My wife is a 54 year old manager. She went out for some wine with her friends last night. Today there is a traffic cone in our hallway. I love her so much.
*My kids are fighting*
9yo: You’re acting like a baby !
6yo: And you’re acting like dad !
[rooster sits down in barber chair]
Give me a cockadoodledo
I like my messages how I like my nuts – MIXED
It finally happened. A real human asked me to write an obit that stated “he died doing what he loved” and it took everything in me to keep my shit together about that.
Coworker’s 9yo son asked to write a diary of a character from Macbeth. He chose the King.
Day 1: excited about visiting ma wee friend macbeth and hoping he does nae kill me in ma sleep.
day 2 (ghost king): i cannae believe he killed me
My wife: *catches me in bed with a Transformer*
Me: Wait! It’s not what it looks like!
latin students necrophiliacs
🤝
enjoying a dead tongue
*genie appears*
I wish I was rich!
GRANTED! YOU USED TO BE RICH
ok!—wait what?
FOR YOUR SECOND WISH, CONSIDER HAVING PAID ATTENTION IN CLASS
When I told my contractor I didn’t want carpeted steps, he gave me a blank stair.
Trees put cats in their hair so they can flirt with firefighters when they climb up them.
No matter how bad your day is going, take comfort in the fact that it was my dog, not yours, that took a dump in Home Depot.
Accidentally left the plunger in the toilet, so yeah the wife is wide awake now.
the crazy thing about being a woman is regardless of how much you grow and what you achieve, we will never be entirely safe from the sudden urge to get bangs
Someone called me “down to earth” and I was like, “hey look, mister, you’ve got the wrong woman.”
My father has many healthy goats. All this can be yours.

- **Input data**:
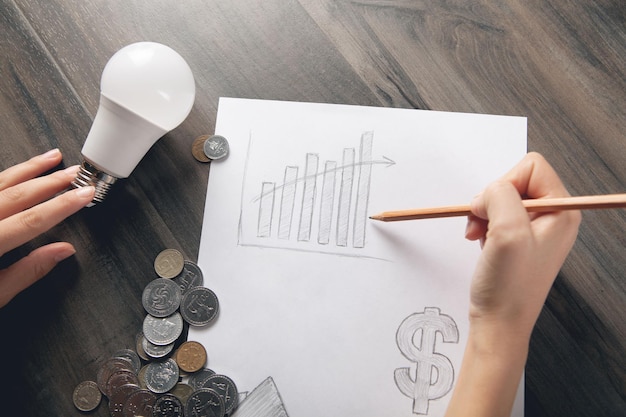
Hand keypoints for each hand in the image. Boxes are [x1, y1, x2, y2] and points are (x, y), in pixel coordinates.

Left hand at [0, 149, 94, 306]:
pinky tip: (10, 172)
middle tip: (75, 172)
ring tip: (50, 157)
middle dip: (50, 181)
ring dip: (27, 169)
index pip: (32, 220)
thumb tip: (62, 251)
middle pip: (17, 195)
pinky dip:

- **Problem to solve**: Decide whether each of these statements agrees with the joke collection, giving yes or no along with the exact words from it that settle the matter: (a) The wife who went out for wine is a 54-year-old manager. (b) The coworker's son wrote his Macbeth diary as Macbeth himself. (c) The speaker told the contractor that tiled steps were unwanted.

- **Solved exercise**:
(a) Yes: "My wife is a 54 year old manager."
(b) No: "He chose the King."
(c) No: "I didn’t want carpeted steps"